- **About this task**
Every line in the records below between the one holding "made in the Foreſt." and the one holding "Court of Swanimote.", inclusive, is to be set down exactly; all other lines are to be left out.

- **Source data**
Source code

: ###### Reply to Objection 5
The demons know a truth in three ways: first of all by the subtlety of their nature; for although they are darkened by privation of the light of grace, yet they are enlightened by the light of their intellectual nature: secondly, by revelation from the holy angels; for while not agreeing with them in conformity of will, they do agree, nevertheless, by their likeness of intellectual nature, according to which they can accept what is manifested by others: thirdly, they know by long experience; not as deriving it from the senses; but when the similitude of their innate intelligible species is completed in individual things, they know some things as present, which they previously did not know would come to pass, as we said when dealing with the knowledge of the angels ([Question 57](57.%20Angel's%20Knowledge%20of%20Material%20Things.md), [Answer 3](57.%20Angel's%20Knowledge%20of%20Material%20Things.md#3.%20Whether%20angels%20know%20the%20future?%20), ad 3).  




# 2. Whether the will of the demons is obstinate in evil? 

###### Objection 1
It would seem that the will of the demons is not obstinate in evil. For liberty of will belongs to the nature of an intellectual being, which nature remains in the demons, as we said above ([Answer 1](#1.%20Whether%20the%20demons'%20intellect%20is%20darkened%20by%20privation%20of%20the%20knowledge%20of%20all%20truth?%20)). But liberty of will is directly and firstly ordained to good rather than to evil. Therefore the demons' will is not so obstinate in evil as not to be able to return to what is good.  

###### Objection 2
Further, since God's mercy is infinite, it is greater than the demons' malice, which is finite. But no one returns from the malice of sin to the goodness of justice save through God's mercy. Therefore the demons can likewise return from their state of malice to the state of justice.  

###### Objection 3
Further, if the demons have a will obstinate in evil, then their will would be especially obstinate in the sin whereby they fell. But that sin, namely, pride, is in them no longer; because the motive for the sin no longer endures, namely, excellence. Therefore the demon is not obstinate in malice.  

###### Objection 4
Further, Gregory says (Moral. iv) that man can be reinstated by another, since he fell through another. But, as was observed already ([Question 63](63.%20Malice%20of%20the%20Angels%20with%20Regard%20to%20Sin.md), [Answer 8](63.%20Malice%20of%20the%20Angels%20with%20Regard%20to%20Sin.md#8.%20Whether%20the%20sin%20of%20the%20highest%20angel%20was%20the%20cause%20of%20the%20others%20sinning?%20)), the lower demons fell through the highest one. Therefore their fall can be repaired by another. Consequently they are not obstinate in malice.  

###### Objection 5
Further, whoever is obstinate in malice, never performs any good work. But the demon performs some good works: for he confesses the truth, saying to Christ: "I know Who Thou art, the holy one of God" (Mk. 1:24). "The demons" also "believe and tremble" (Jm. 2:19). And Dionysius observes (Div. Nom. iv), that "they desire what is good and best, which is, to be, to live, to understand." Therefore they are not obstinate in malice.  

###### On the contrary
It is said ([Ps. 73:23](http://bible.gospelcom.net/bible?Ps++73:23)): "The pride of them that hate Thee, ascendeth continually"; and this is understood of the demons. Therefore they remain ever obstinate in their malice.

--

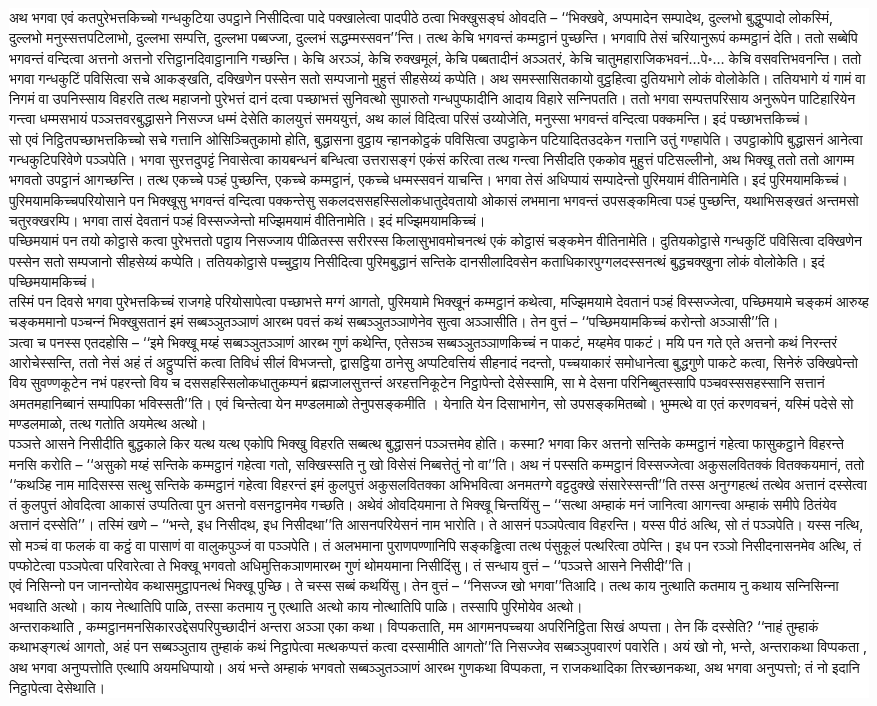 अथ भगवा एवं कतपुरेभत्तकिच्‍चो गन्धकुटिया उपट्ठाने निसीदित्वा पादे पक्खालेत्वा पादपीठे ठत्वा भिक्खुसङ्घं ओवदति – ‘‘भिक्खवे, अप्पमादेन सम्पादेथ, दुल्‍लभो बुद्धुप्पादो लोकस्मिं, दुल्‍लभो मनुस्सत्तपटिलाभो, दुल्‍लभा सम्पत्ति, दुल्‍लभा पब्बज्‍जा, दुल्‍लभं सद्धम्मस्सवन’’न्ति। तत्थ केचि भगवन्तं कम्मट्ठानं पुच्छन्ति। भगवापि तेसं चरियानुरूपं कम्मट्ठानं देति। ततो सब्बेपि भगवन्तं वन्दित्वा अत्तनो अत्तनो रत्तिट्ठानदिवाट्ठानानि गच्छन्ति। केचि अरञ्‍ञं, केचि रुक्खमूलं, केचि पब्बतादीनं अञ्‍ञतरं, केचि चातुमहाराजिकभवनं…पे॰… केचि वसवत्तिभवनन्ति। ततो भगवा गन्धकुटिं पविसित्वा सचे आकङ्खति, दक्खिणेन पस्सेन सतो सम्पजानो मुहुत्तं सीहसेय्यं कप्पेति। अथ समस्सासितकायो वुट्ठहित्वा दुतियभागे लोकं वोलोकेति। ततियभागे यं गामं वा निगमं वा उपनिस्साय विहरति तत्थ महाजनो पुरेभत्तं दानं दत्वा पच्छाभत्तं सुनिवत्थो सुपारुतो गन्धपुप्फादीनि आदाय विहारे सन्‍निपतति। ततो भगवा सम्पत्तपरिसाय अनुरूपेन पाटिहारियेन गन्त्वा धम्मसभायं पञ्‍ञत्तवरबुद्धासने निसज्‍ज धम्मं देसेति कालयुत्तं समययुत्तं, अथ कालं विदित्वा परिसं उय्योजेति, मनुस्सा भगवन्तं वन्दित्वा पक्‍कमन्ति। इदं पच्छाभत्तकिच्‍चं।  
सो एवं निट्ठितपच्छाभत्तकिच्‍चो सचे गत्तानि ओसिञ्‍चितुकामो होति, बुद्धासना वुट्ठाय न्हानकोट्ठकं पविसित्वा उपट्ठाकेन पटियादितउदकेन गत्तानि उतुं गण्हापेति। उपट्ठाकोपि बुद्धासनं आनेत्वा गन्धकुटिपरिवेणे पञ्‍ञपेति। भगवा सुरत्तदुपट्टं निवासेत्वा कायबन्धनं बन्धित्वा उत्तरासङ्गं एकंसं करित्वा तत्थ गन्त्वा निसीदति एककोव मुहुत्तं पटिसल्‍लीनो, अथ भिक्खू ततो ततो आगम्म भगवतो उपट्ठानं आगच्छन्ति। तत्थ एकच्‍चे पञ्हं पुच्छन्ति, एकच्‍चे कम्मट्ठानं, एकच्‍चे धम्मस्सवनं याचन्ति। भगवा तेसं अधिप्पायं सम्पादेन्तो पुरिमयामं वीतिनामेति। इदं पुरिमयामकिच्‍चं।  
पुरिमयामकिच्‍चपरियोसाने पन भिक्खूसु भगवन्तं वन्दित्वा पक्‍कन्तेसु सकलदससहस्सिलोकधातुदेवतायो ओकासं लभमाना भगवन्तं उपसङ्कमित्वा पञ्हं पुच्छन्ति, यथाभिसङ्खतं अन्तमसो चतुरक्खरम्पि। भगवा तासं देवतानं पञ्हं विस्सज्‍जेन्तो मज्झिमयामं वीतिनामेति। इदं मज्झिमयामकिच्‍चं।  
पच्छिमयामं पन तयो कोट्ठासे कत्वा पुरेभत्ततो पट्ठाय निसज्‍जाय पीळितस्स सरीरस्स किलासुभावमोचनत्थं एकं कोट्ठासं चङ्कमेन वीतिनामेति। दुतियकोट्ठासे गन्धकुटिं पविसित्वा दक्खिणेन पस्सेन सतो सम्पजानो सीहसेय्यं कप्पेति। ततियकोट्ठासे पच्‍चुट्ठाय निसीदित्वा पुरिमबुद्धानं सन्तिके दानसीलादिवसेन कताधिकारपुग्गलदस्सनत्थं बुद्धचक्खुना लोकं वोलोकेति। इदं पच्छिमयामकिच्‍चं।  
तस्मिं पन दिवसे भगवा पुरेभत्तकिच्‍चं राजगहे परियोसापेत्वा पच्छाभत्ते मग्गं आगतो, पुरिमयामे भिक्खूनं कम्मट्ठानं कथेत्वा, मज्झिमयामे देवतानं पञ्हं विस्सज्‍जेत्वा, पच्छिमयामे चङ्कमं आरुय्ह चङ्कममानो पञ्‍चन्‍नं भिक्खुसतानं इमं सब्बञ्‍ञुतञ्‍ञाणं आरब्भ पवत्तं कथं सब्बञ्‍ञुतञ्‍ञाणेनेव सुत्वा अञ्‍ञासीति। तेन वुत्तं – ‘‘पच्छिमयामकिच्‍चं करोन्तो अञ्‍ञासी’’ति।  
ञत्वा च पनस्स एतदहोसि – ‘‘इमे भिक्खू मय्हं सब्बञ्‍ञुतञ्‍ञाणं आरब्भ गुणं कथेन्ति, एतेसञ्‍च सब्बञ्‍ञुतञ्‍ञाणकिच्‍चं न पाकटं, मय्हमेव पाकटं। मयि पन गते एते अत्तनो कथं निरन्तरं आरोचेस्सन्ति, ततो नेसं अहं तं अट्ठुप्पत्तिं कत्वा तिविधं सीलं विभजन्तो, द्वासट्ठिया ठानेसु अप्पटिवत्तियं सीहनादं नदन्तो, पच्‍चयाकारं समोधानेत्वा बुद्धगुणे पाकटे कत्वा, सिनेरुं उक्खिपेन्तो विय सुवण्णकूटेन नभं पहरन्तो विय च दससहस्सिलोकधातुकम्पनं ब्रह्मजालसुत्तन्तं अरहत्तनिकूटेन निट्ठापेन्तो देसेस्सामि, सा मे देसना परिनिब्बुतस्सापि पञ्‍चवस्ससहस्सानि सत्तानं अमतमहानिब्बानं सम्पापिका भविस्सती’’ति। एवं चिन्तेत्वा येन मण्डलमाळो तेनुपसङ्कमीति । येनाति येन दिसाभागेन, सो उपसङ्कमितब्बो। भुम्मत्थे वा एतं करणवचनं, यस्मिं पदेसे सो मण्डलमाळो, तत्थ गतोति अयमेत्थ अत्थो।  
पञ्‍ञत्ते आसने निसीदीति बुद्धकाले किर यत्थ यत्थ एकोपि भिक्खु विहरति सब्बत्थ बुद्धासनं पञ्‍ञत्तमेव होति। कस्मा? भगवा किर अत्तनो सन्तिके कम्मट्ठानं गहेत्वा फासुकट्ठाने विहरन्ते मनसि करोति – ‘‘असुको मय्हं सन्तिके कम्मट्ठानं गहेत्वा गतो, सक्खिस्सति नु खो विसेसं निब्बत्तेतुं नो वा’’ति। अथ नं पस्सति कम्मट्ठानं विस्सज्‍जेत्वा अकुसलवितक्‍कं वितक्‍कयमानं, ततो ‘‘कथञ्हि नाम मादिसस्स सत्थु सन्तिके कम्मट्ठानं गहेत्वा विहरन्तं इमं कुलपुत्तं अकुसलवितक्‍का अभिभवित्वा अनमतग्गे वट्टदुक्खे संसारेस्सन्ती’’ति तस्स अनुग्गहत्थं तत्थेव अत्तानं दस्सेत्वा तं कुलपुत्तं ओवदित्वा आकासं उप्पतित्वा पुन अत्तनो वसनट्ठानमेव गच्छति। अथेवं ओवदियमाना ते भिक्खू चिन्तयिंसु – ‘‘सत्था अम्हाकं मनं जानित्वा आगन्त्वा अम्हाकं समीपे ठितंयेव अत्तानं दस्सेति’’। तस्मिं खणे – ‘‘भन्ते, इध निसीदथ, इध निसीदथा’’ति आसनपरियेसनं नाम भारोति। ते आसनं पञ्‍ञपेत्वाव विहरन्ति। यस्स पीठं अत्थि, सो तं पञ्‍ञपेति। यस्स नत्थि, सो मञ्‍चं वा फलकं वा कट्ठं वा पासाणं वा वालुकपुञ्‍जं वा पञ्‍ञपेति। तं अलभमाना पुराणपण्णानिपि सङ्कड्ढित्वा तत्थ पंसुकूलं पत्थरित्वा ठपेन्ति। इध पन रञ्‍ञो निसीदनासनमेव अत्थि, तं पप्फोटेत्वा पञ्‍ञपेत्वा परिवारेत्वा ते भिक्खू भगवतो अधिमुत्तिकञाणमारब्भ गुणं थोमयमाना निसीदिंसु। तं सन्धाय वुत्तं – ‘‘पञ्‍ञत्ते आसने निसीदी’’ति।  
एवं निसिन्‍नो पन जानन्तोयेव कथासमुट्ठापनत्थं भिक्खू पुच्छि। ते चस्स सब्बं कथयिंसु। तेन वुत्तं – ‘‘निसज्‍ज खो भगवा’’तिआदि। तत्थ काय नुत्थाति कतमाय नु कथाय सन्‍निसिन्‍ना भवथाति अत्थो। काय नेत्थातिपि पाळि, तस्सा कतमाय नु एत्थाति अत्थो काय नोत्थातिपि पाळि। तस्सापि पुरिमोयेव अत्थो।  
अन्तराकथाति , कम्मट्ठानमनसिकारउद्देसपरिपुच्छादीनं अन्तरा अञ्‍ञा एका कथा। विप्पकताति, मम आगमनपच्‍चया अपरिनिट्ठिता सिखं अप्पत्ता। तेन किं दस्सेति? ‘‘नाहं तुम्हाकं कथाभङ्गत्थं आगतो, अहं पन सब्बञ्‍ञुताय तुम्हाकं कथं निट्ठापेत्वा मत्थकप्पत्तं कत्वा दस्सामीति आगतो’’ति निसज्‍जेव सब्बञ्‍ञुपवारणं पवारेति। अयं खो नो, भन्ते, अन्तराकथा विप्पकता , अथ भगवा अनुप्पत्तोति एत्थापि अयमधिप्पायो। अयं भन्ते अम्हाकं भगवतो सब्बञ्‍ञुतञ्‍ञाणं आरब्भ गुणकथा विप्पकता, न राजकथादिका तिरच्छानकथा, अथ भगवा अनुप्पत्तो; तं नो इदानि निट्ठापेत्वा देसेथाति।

* * *

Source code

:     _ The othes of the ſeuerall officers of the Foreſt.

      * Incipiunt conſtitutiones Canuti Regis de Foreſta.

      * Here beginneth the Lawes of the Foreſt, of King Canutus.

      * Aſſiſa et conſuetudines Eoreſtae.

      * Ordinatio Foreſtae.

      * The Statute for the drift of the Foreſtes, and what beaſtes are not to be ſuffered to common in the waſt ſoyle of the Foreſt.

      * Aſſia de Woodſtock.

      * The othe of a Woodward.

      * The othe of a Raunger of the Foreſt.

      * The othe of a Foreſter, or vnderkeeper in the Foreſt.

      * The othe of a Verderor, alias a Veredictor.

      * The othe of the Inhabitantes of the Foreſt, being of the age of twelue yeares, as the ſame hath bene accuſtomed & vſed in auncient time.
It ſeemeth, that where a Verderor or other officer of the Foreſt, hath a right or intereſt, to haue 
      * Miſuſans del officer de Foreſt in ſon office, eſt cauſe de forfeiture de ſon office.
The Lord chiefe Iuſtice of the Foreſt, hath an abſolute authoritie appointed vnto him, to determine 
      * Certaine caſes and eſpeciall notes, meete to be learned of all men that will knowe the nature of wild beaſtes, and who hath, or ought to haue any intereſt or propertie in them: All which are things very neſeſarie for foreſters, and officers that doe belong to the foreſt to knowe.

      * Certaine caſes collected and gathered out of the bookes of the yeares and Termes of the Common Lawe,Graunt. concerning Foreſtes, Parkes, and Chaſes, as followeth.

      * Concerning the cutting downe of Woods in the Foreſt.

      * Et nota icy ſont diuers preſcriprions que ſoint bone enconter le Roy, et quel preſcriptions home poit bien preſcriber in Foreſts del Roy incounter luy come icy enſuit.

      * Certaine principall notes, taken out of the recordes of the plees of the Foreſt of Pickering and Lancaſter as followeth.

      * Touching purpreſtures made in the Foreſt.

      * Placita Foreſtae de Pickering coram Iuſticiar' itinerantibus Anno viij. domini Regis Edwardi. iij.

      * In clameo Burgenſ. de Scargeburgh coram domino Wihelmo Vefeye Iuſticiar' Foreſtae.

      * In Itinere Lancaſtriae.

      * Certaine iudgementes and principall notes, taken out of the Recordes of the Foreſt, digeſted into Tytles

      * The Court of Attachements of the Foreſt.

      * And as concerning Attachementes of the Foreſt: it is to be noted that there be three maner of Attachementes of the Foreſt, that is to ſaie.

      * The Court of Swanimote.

- **Reply**
      * Touching purpreſtures made in the Foreſt.

      * Placita Foreſtae de Pickering coram Iuſticiar' itinerantibus Anno viij. domini Regis Edwardi. iij.

      * In clameo Burgenſ. de Scargeburgh coram domino Wihelmo Vefeye Iuſticiar' Foreſtae.

      * In Itinere Lancaſtriae.

      * Certaine iudgementes and principall notes, taken out of the Recordes of the Foreſt, digeſted into Tytles

      * The Court of Attachements of the Foreſt.

      * And as concerning Attachementes of the Foreſt: it is to be noted that there be three maner of Attachementes of the Foreſt, that is to ſaie.

      * The Court of Swanimote.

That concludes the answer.